The records below hold pictures; please leave those out and retype the rest exactly.

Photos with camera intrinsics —
══════════
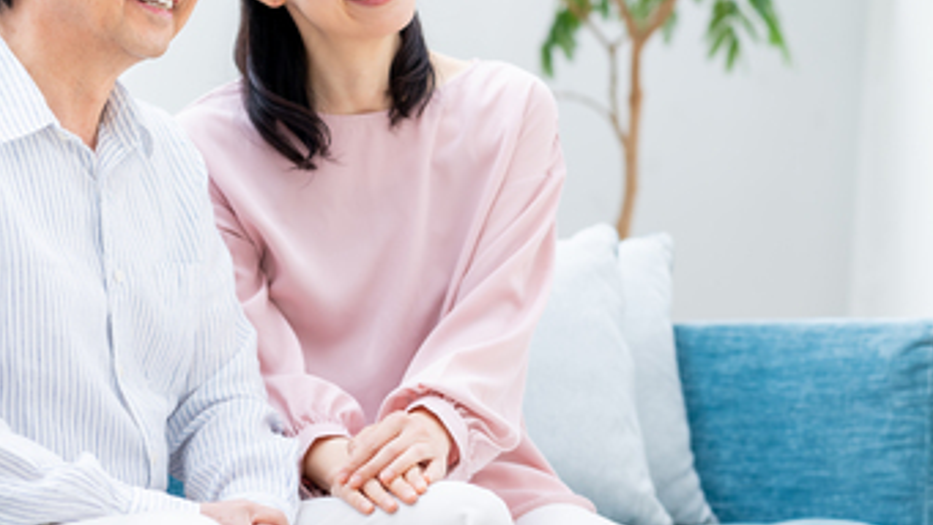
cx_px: 555
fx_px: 4132
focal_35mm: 167
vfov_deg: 7.3
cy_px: 74
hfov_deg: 12.9
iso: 200
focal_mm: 85
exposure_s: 1/400
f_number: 2.8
══════════
Exercise result —
cx_px: 555
fx_px: 4132
focal_35mm: 167
vfov_deg: 7.3
cy_px: 74
hfov_deg: 12.9
iso: 200
focal_mm: 85
exposure_s: 1/400
f_number: 2.8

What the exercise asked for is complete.